→ WORK TO BE COMPLETED
Give again, word for word, every line in the entries below from the line with "Ballifeary House, 14" up to and including the line with "March: First Sabbath: Sydney, Tarbert;", and no other line.
<<<<
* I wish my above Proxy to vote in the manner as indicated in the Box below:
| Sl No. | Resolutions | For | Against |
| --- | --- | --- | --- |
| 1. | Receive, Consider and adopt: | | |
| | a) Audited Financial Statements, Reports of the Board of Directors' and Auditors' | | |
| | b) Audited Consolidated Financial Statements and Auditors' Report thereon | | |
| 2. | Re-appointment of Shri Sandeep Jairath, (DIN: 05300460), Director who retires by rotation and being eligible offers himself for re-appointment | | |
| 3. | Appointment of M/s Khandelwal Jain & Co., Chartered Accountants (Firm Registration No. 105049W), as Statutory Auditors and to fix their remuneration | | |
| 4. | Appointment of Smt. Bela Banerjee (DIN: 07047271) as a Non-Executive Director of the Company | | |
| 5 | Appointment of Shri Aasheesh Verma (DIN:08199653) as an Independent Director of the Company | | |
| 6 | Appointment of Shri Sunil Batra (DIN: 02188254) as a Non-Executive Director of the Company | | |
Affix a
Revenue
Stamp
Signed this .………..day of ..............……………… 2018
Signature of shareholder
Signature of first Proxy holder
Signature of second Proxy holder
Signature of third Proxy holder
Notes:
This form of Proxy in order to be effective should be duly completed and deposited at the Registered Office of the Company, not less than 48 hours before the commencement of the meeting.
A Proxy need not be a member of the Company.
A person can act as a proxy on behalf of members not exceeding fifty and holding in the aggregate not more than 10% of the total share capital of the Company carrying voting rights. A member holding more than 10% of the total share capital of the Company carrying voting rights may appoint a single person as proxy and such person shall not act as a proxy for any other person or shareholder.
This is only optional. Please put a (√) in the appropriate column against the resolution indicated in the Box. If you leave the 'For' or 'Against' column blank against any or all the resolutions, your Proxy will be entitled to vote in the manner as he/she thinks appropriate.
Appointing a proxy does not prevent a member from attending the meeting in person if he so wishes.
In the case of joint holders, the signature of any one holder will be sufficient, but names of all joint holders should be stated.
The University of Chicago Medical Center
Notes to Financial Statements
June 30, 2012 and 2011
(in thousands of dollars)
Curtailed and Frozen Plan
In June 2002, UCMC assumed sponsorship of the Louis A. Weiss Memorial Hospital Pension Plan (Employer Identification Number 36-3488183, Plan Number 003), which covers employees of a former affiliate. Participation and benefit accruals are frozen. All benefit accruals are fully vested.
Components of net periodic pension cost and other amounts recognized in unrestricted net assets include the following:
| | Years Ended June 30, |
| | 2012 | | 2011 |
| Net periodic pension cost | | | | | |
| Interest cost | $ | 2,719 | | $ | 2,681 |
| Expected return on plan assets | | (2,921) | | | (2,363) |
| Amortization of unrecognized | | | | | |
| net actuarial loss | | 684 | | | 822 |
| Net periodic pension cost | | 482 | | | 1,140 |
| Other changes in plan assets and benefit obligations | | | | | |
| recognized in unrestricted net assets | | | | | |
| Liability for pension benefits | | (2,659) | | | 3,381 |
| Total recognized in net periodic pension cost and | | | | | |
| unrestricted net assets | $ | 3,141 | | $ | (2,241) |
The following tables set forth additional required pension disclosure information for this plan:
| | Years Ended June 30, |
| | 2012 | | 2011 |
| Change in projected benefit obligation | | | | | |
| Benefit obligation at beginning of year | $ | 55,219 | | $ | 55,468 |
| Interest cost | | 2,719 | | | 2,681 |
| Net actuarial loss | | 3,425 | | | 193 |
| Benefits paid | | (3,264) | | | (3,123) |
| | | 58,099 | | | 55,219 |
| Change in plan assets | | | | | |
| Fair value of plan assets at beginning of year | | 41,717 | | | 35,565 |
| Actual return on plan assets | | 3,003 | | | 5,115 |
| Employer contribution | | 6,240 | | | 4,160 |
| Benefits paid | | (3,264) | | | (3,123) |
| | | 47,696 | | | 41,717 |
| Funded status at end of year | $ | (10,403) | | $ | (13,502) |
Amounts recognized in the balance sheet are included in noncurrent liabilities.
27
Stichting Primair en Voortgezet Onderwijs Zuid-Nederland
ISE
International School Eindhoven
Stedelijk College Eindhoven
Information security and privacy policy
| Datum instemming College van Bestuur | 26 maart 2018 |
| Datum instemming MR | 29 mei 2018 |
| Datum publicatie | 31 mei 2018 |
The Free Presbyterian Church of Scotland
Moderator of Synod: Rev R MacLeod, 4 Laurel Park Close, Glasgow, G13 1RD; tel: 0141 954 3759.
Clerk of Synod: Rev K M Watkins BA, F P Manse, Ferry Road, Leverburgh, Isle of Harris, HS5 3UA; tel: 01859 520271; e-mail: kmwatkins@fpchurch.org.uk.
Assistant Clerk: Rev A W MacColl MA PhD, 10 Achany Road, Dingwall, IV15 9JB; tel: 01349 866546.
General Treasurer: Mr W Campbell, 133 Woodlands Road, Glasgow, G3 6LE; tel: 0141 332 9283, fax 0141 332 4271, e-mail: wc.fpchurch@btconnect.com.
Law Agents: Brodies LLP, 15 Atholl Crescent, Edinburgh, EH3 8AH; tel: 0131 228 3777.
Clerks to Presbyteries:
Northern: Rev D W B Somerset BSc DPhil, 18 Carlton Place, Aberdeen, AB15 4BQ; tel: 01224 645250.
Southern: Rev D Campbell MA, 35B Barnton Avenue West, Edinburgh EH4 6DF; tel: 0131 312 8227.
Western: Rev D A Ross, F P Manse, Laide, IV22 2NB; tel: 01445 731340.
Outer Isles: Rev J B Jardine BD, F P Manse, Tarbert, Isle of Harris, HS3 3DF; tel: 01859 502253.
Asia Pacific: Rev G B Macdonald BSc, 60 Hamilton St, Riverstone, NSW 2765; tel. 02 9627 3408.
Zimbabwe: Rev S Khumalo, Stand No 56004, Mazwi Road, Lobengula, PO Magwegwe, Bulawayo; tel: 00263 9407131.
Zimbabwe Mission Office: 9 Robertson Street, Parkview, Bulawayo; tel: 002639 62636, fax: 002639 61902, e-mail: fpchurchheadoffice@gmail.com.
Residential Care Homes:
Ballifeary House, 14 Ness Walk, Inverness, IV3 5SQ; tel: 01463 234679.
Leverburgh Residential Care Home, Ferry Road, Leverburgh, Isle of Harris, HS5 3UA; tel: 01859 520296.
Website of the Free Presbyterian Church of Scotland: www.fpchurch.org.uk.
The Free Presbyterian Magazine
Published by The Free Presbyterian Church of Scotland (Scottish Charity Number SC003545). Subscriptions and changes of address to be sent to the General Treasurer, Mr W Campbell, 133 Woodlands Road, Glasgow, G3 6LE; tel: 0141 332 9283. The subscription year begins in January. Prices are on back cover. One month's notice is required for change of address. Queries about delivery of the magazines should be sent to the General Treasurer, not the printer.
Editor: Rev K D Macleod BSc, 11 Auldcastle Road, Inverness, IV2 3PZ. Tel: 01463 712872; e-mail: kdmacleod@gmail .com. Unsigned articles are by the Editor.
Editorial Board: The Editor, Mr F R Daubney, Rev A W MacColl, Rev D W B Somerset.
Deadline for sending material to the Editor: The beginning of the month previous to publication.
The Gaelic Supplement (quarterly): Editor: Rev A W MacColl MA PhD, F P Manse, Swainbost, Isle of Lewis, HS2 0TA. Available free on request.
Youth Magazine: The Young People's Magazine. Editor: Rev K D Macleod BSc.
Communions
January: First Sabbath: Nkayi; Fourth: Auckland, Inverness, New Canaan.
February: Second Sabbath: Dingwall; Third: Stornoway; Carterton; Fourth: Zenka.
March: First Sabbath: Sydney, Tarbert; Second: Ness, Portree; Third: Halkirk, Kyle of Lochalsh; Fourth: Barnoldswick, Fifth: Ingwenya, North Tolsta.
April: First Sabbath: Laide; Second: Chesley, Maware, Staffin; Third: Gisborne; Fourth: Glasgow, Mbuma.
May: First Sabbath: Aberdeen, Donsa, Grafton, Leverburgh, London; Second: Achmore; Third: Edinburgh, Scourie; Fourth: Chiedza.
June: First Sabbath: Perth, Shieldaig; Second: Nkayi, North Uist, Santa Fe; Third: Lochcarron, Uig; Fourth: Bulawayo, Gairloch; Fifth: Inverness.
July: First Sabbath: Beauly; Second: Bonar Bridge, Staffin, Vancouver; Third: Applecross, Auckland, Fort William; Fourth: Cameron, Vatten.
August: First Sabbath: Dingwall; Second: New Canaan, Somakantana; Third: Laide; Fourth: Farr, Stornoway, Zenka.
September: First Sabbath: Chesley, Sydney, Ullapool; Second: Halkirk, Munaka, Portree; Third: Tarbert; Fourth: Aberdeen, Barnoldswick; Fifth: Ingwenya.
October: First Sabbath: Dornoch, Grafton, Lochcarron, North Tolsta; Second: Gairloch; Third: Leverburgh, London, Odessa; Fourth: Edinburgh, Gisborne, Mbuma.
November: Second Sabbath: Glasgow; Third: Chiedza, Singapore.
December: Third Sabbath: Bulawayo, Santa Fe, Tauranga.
>>>>
→ TASK RESULT
Ballifeary House, 14 Ness Walk, Inverness, IV3 5SQ; tel: 01463 234679.
Leverburgh Residential Care Home, Ferry Road, Leverburgh, Isle of Harris, HS5 3UA; tel: 01859 520296.
Website of the Free Presbyterian Church of Scotland: www.fpchurch.org.uk.
The Free Presbyterian Magazine
Published by The Free Presbyterian Church of Scotland (Scottish Charity Number SC003545). Subscriptions and changes of address to be sent to the General Treasurer, Mr W Campbell, 133 Woodlands Road, Glasgow, G3 6LE; tel: 0141 332 9283. The subscription year begins in January. Prices are on back cover. One month's notice is required for change of address. Queries about delivery of the magazines should be sent to the General Treasurer, not the printer.
Editor: Rev K D Macleod BSc, 11 Auldcastle Road, Inverness, IV2 3PZ. Tel: 01463 712872; e-mail: kdmacleod@gmail .com. Unsigned articles are by the Editor.
Editorial Board: The Editor, Mr F R Daubney, Rev A W MacColl, Rev D W B Somerset.
Deadline for sending material to the Editor: The beginning of the month previous to publication.
The Gaelic Supplement (quarterly): Editor: Rev A W MacColl MA PhD, F P Manse, Swainbost, Isle of Lewis, HS2 0TA. Available free on request.
Youth Magazine: The Young People's Magazine. Editor: Rev K D Macleod BSc.
Communions
January: First Sabbath: Nkayi; Fourth: Auckland, Inverness, New Canaan.
February: Second Sabbath: Dingwall; Third: Stornoway; Carterton; Fourth: Zenka.
March: First Sabbath: Sydney, Tarbert; Second: Ness, Portree; Third: Halkirk, Kyle of Lochalsh; Fourth: Barnoldswick, Fifth: Ingwenya, North Tolsta.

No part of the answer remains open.